On a gray Saturday morning, Mitt Romney took the podium on the deck of the U.S.S. Wisconsin, saying to the assembled supporters “[Norfolk’s] beauty is matched only by its proud heritage as a defender of freedom. Thank you, Virginia.” He then proceeded to announce his running mate, Rep. Paul Ryan (R-WI). While journalists, political prognosticators, and simple fans of the horse-race all had varied reactions to this news, one interesting fact caught my eye. This is the first election in my lifetime where neither candidate nor his running mate has ever served in the military. Neither Romney nor Ryan mentioned the war during their speeches, despite standing on the deck of a battleship and the aforementioned platitude by the GOP candidate.
Members of the armed forces have to be of two minds, politically speaking. Like every other American citizen, they have a duty to be part of an informed electorate that votes for candidates who have positions in conjunction with their own beliefs. However, they also have a duty – when the voting is done – to faithfully execute the orders of the winner, whether it’s their guy or not.

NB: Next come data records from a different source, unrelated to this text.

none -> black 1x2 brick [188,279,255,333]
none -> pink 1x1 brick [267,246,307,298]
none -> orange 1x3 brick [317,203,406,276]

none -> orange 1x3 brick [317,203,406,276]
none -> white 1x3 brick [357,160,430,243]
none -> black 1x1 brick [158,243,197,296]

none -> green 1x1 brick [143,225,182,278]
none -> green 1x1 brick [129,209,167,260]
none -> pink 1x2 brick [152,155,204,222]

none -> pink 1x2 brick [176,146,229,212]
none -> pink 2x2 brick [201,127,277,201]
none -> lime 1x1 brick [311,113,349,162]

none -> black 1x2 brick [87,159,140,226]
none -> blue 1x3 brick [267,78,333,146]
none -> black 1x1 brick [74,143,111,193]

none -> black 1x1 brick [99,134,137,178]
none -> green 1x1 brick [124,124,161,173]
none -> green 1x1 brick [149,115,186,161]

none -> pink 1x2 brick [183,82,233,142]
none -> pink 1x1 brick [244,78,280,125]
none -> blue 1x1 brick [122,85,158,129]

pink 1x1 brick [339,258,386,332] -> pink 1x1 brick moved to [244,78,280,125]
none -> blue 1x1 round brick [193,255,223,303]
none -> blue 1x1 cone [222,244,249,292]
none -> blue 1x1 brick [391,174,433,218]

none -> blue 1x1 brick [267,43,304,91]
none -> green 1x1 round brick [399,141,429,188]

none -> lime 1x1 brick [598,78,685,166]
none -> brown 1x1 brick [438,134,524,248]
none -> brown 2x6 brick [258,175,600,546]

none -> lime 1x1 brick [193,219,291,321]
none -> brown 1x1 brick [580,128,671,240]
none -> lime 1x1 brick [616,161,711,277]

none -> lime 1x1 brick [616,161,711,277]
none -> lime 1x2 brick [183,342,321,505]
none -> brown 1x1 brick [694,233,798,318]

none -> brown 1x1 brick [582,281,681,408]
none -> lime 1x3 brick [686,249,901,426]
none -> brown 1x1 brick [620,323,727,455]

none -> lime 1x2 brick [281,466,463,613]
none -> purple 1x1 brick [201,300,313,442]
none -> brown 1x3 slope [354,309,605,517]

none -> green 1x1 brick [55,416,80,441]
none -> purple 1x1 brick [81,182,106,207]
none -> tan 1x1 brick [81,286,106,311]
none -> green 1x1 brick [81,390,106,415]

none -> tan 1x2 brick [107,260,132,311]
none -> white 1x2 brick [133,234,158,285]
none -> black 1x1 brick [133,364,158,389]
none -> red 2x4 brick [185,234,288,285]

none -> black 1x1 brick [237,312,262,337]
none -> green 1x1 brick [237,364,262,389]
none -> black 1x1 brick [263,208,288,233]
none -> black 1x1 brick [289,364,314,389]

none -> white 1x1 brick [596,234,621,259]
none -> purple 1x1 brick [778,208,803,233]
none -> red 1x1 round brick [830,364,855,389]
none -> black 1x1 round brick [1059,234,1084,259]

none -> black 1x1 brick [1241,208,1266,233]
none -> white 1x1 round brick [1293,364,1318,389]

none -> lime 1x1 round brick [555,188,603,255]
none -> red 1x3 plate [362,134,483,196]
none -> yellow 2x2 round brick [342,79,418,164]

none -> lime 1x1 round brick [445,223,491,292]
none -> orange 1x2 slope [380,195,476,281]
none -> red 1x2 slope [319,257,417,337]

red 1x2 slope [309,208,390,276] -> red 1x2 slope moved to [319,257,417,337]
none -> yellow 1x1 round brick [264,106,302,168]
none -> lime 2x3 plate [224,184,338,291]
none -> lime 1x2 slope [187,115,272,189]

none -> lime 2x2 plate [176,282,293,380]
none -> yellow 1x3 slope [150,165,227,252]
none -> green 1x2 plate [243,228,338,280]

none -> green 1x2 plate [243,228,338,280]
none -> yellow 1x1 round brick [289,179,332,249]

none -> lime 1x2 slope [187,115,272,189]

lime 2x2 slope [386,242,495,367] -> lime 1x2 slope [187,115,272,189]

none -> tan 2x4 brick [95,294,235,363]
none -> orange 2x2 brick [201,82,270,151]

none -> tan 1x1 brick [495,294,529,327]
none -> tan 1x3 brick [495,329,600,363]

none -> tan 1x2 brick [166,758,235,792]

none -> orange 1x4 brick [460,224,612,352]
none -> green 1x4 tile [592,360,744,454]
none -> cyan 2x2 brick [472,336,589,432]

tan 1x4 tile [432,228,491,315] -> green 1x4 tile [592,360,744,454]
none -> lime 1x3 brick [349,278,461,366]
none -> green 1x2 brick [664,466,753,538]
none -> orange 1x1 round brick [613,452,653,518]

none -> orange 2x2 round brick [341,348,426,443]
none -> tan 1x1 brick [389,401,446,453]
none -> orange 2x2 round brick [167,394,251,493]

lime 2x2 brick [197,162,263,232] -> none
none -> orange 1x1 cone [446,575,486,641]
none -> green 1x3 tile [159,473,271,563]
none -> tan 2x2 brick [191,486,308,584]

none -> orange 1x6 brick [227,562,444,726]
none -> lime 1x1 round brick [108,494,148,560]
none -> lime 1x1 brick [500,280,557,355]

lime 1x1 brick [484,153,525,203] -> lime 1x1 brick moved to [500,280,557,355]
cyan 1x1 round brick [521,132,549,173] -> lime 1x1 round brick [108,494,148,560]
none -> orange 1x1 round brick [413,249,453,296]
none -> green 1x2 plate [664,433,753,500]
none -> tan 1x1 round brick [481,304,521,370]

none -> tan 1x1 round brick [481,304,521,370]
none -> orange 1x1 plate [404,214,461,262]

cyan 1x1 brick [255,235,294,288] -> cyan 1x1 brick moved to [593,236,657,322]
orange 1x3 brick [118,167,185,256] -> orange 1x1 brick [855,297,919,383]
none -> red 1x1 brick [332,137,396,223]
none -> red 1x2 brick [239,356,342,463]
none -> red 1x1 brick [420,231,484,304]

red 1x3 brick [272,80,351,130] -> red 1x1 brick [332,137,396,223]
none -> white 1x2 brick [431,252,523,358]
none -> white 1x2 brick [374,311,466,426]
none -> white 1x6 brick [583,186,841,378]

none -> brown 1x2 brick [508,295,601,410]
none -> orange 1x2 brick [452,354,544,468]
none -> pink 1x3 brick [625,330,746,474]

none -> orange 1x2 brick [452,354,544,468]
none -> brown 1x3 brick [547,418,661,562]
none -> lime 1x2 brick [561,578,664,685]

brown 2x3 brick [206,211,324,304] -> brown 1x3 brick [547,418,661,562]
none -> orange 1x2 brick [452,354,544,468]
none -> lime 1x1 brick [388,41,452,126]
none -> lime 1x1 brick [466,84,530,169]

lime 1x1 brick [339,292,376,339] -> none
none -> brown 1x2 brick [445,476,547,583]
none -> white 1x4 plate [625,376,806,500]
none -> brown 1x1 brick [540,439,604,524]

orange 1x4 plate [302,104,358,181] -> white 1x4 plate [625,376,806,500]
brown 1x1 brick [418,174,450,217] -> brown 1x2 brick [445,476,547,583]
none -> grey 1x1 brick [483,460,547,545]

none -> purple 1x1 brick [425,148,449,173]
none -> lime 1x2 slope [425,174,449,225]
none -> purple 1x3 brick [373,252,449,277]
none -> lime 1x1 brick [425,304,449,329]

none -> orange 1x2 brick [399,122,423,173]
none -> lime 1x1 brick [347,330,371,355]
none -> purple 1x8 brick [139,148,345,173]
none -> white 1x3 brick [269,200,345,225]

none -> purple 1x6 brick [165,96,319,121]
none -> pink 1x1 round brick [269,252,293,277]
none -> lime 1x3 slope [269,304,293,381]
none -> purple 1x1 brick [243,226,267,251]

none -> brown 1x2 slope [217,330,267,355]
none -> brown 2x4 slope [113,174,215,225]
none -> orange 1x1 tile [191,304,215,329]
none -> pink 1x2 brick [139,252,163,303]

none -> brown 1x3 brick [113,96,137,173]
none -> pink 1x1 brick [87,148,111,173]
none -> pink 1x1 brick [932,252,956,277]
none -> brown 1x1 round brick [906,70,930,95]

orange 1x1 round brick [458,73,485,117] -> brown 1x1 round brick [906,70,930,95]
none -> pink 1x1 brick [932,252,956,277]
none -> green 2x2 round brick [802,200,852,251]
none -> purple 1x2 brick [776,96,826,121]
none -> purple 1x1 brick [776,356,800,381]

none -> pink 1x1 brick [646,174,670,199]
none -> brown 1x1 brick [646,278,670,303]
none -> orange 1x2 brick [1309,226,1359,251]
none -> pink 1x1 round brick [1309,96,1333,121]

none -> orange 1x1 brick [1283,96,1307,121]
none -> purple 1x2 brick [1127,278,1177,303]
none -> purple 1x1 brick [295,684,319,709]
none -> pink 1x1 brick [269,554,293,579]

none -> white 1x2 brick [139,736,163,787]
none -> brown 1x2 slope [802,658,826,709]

Most veterans I spoke to fall along party lines, when it comes to this issue. However, Petty Officer Vinny Felgen had never thought about the lack of military experience between the two candidates until I asked him about it. “Interesting, because Clinton didn’t serve either and he was one of our worst military presidents, but one of best presidents in terms of everything else,” he says, “I guess it largely depends on the military leadership at the time.”
Ben Keen, formerly a sergeant in the US Army and President and Founder of Steel City Vets (a non-partisan group) in Pittsburgh echoes Felgen’s sentiments, “Regardless of prior experience, the candidate that listens to the advisers around him will be more successful and would be the one I, personally, would like to see at the head of the world’s strongest and best military.”
Still, like most things in this campaign, it boils down to money. Romney/Ryan wants to grow the Defense Department’s budget, taking the opposite position of the Obama Administration, who has proposed massive cuts. Last spring, Ryan, as the chairman of the House Budget Committee, said that he believed the Generals were misrepresenting the truth when they claimed that the Obama Administration cuts would not affect military readiness. He later apologized for the comments, saying he “misspoke.
The Obama campaign, at least, has the past four years to draw from when it comes to addressing this issue. Given the administration’s aggressiveness and success in killing terrorists and the many veterans’ initiatives signed into law, they seem to think this shows that, despite their candidates’ lack of military service, they better understand the military point-of-view than their opposition.
However, Secretary of Defense Leon Panetta seems disappointed in both candidates. During his press briefing on Tuesday, August 14, 2012, Panetta said, “I realize that there are a lot of other things going on around this country that can draw our attention… [it’s] important to remind the American people that there is a war going on.” The 2012 campaign echoes the 2010 mid-term campaigns in that the candidates seem so focused on domestic issues, that they barely mention the war in Afghanistan, if they mention it at all. What’s clear, though, is that Obama and Romney have very different approaches to how they would run the military and represent at least one clear choice the voters must consider come November.